The usage snapshot stays the same:

sessionId: same
requestId: same
message.model: same
message.usage.input_tokens: same
message.usage.output_tokens: same
message.usage.cache_creation_input_tokens: same
message.usage.cache_read_input_tokens: same

That is the primary dedup key the current script uses:

message.id

message.id is the right accounting key for the cost pass because it collapses replayed envelopes down to one model call. For forensic work, the usage tuple is the useful cross-check when the local row is still mutating.

what the logger is doing #

The local file is an append-only event log of client state, not a ledger of billable requests.

One assistant turn can be written several times as the UI representation changes:

thinking -> tool_use: 8,608 duplicate replays
tool_use -> tool_use: 7,624 duplicate replays
text -> tool_use: 2,505 duplicate replays
thinking -> text: 2,318 duplicate replays

The common shape is:

Claude Code emits an assistant message with usage attached.
The client writes one local row for an intermediate state such as thinking.
The client writes another local row for the same request when the visible content changes to tool_use or text.
The second row gets a fresh envelope uuid, but it keeps the same requestId and the same usage numbers.

Example from a real session:

line 7: assistant row with content = [thinking], requestId = req_011Ca19oPudeF9D7akU9VnL8, usage (1, 510, 1395, 34071)
line 8: assistant row with content = [tool_use], same requestId, same usage, new uuid

That is a replay of the same usage envelope.
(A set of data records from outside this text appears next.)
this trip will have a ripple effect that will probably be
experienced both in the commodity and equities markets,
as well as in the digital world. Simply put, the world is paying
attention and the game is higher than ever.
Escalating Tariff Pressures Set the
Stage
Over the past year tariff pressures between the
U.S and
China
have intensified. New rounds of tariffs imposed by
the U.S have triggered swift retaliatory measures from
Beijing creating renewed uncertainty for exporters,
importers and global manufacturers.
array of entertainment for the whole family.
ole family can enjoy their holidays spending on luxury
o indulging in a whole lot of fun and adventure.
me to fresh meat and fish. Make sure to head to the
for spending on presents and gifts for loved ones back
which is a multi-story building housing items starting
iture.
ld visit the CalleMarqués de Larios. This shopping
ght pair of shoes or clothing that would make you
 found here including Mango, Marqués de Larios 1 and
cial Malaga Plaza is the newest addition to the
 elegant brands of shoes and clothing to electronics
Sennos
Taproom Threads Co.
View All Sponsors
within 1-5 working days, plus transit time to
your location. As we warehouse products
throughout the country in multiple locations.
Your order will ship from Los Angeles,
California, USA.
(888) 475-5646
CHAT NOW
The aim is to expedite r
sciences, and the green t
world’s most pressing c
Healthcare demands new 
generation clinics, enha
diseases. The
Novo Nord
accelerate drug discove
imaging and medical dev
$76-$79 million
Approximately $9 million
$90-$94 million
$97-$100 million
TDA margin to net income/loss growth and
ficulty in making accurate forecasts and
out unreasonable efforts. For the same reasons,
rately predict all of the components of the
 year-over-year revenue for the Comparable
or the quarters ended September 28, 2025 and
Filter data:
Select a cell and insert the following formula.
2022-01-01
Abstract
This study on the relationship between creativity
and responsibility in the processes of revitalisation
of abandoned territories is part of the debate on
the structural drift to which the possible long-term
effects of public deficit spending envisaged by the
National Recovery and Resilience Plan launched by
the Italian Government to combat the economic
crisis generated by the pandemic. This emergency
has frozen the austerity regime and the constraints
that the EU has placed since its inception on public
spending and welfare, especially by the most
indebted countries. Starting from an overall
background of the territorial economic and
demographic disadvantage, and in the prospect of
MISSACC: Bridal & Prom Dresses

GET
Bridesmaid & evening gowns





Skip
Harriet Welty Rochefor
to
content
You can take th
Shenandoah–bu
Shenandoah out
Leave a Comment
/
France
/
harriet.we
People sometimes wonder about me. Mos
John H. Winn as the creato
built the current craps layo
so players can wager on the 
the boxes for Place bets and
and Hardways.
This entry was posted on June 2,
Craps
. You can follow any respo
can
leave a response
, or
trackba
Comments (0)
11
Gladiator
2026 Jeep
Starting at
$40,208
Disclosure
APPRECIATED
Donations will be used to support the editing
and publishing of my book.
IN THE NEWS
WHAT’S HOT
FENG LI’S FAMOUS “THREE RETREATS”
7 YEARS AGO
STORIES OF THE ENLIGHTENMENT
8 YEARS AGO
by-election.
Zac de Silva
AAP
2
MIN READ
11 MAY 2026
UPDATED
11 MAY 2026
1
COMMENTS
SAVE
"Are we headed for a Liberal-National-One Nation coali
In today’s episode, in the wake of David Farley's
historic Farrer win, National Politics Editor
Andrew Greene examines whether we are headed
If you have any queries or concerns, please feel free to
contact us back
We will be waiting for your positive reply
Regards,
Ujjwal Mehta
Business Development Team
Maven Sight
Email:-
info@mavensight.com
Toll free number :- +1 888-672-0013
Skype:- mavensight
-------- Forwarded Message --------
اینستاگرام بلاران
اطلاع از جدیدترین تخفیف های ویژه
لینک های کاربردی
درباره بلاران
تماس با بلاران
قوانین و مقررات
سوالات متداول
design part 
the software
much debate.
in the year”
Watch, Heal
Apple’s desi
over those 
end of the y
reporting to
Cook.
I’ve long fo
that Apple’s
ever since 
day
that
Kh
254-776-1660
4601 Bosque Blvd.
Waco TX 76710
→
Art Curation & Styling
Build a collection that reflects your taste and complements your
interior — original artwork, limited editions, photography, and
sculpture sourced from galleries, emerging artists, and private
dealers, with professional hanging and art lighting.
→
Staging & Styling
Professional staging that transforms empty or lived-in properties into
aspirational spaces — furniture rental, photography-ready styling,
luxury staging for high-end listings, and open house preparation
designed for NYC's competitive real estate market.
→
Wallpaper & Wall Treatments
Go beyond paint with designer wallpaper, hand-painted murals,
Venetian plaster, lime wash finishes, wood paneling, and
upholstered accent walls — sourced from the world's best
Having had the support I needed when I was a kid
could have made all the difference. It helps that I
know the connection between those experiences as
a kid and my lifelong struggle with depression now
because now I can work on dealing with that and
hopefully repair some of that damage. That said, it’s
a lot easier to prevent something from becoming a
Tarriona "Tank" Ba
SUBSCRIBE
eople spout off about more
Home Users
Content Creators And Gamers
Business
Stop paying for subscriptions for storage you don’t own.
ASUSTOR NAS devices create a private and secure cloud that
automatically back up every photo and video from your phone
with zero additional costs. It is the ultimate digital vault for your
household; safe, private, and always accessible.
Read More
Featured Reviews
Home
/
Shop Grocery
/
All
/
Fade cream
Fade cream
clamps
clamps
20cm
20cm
It is not a second model call.

Some turns replay more than twice. In this corpus the same dedup key appeared 3 times in 2,692 cases, 4 times in 955 cases, and up to 10 times in a smaller tail. That matches a client repeatedly snapshotting the same request while the assistant message mutates locally.

what to count #

Count each unique usage envelope once. On the current pass that means 24,301 kept token events out of 45,983 raw usage rows.

Do not:

sum every row with message.usage
dedup by outer uuid

Do:

restrict to rows with message.model starting with claude-
dedup on message.id when present, else use the file-path plus line fallback

One-line Python version:

uv run --with orjson python -c 'from pathlib import Path; import orjson; seen=set(); total=0; dup=0; root=Path.home()/".claude"/"projects"; 
for p in root.rglob("*.jsonl"):
  for line in p.open("rb"):
    try: row=orjson.loads(line)
    except Exception: continue
    msg=row.get("message") or {}; usage=msg.get("usage") or {}; model=msg.get("model") or ""
    if not usage or not str(model).startswith("claude-"): continue
    total += 1; key=msg.get("id") or f"{p}:{total}"
    dup += key in seen; seen.add(key)
print({"raw_rows": total, "kept_rows": len(seen), "duplicate_rows": dup, "duplicate_ratio": round(dup / total, 4) if total else 0})'

bottom line #

This looks like a client logger issue, or more precisely a client event-model issue.

The local JSONL files are logging state transitions. Those transitions can replay the same usage payload several times under new wrapper envelopes. If you treat the file as an accounting ledger, you will inflate usage.

The Anthropic bill is not implicated by this evidence. The overcount happens in local replayed rows.